### About this task
Below is a listing. Set down exactly the lines from the one containing "thumb cmc: (781, 1002)" through the one containing "ring tip: (803, 935)", both ends included, and leave out the rest.

START Dataset records

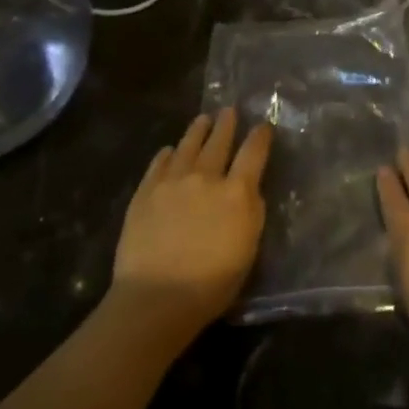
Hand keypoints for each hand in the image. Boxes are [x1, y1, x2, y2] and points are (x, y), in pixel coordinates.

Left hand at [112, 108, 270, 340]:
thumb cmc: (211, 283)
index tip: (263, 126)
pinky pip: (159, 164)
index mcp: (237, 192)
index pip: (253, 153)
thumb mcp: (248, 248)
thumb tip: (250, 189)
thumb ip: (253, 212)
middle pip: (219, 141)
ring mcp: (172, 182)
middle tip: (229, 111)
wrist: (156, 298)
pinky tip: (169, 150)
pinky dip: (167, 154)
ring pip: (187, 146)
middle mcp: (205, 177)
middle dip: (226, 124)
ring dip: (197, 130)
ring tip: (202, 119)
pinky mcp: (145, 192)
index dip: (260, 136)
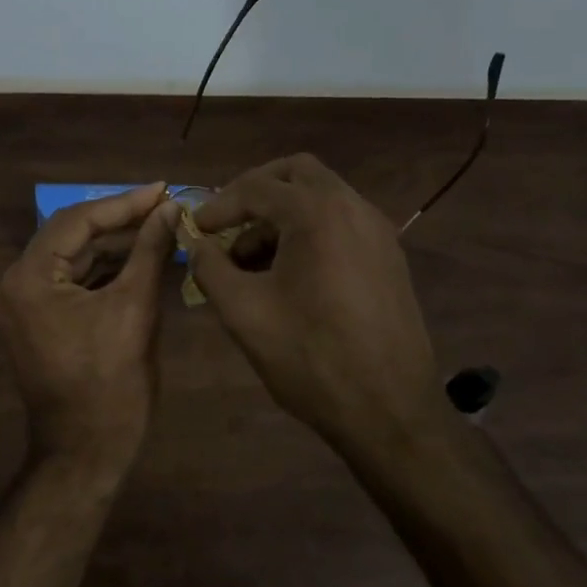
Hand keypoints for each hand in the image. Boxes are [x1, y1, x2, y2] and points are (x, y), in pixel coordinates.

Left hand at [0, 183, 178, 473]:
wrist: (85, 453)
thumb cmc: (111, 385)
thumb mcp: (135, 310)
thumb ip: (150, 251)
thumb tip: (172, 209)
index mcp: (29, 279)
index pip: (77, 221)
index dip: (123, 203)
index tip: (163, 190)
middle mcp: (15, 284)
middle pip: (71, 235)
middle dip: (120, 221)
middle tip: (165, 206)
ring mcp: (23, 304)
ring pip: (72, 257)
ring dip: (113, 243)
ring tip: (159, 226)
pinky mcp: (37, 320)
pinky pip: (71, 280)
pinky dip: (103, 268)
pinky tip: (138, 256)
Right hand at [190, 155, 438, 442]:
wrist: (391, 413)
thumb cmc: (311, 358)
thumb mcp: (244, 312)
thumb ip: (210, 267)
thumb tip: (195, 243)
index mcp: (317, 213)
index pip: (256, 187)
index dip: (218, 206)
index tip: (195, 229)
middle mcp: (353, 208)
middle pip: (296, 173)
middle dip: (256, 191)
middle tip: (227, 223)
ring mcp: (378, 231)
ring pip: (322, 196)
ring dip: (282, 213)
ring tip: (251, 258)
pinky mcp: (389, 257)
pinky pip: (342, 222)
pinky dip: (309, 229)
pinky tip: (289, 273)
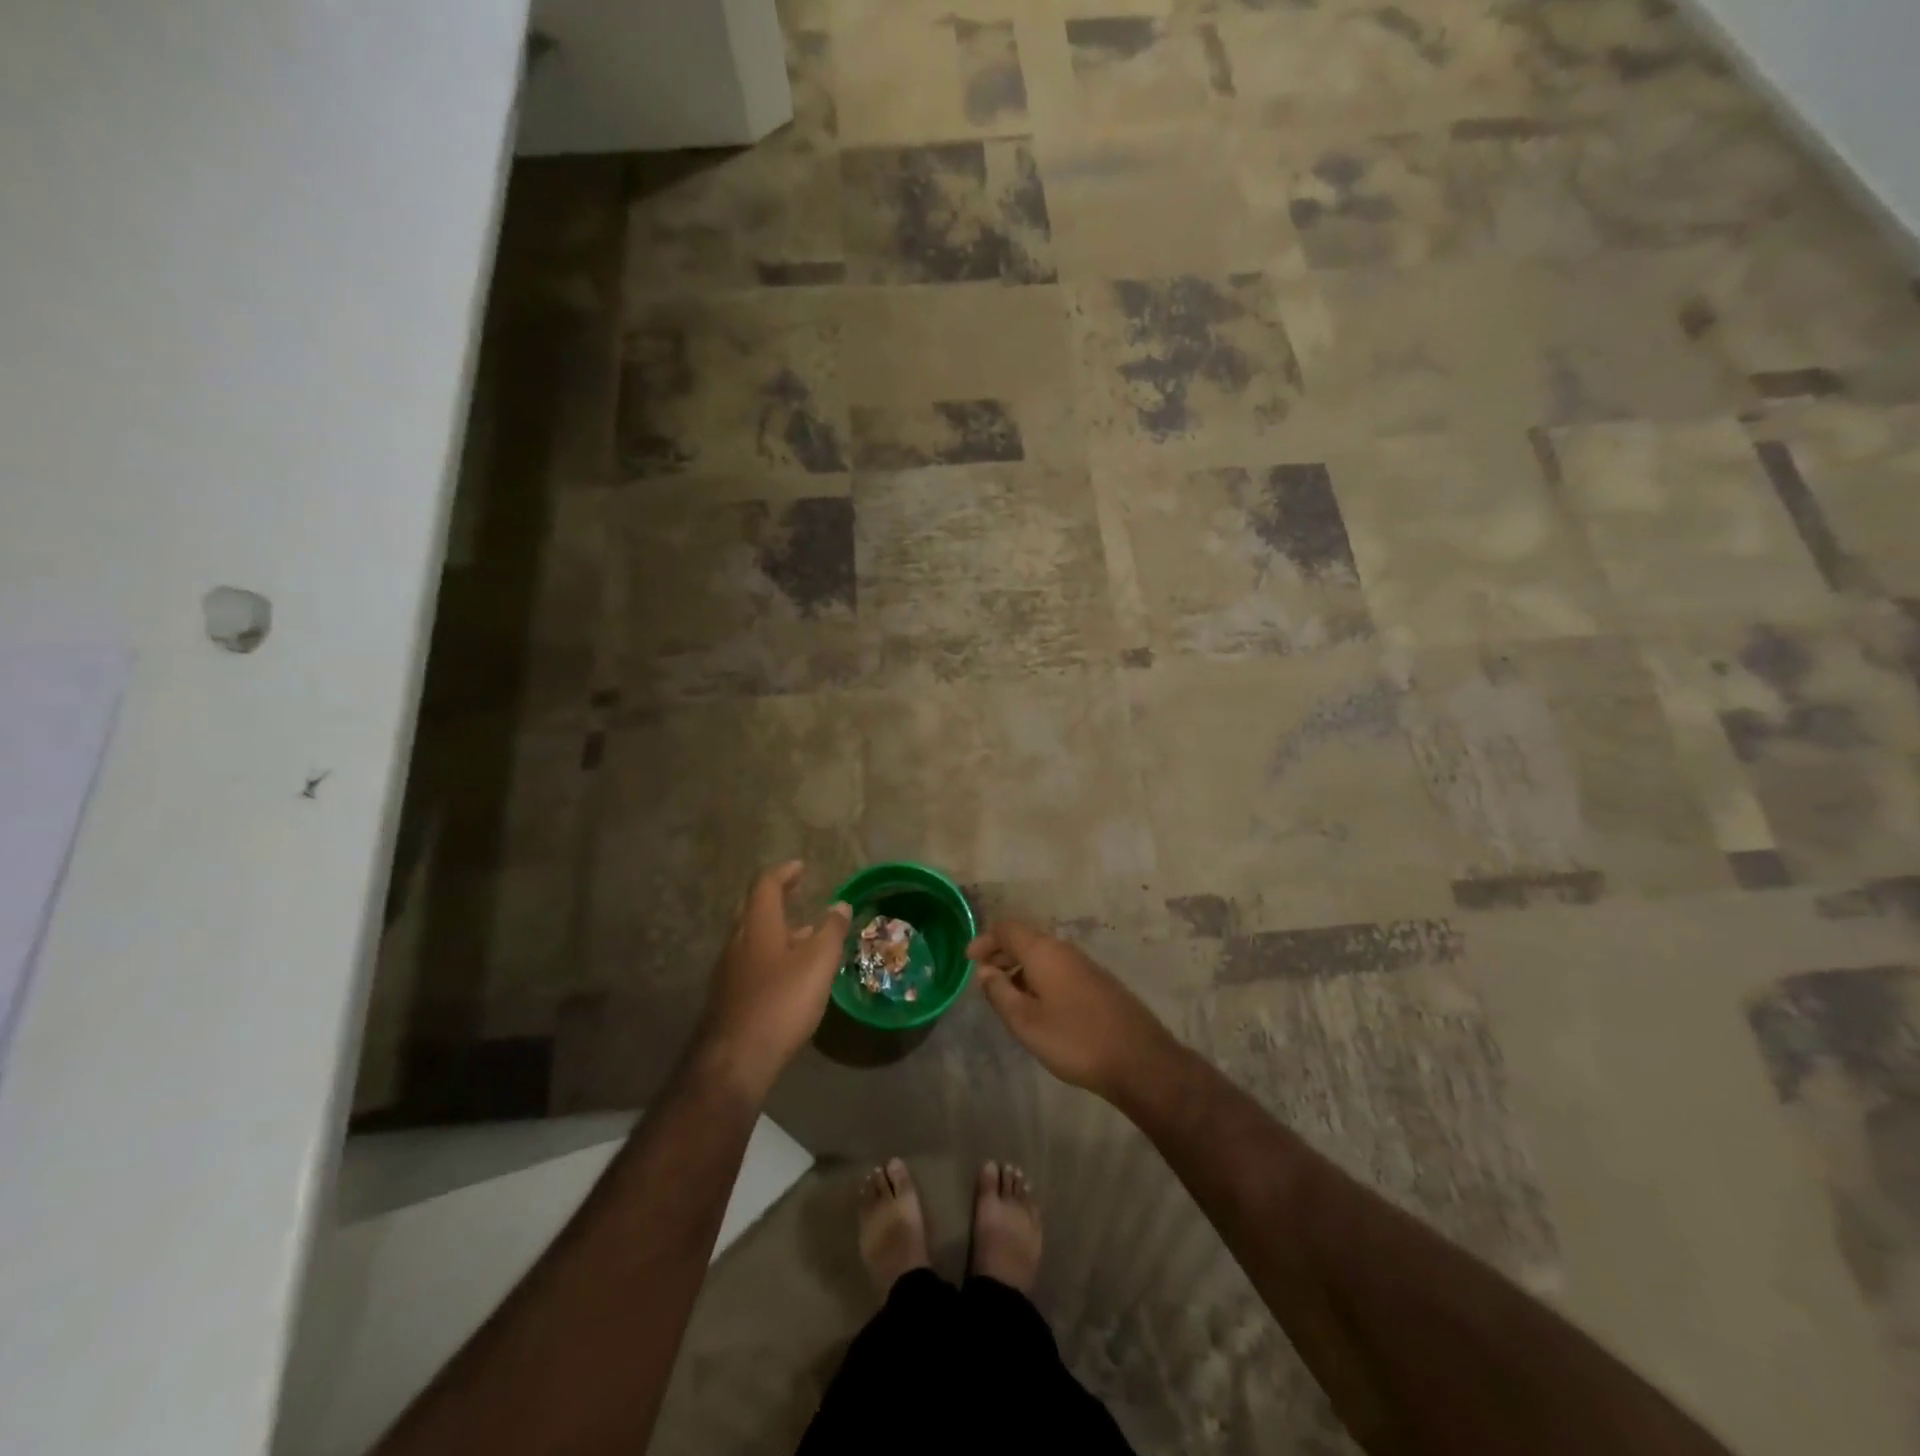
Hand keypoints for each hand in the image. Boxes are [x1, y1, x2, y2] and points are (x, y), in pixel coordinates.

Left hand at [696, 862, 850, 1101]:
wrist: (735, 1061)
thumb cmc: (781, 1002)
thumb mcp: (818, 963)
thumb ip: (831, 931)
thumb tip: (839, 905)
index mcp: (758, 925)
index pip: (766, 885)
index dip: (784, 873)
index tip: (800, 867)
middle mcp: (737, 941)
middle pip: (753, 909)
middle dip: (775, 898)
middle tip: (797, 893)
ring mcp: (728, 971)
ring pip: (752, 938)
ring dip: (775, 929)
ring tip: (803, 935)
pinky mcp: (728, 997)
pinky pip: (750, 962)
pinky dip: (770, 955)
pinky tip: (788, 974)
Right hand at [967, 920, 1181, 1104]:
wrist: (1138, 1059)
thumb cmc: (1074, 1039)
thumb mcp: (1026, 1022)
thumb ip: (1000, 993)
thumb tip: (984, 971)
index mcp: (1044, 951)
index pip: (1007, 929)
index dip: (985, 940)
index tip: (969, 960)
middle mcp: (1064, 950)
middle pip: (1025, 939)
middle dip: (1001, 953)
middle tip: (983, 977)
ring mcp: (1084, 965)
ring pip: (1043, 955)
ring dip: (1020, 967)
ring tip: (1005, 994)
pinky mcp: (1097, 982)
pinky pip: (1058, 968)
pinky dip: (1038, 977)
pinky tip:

END Dataset records

### Written solution
thumb cmc: (781, 1002)
thumb mcp: (818, 963)
thumb ip: (831, 931)
thumb tip: (839, 905)
index mcp: (758, 925)
index pip: (766, 885)
index dip: (784, 873)
index tip: (800, 867)
middle mcp: (737, 941)
middle pip: (753, 909)
middle dip: (775, 898)
middle tip: (797, 893)
ring mcp: (728, 971)
ring pip: (752, 938)
ring dip: (775, 929)
ring tip: (803, 935)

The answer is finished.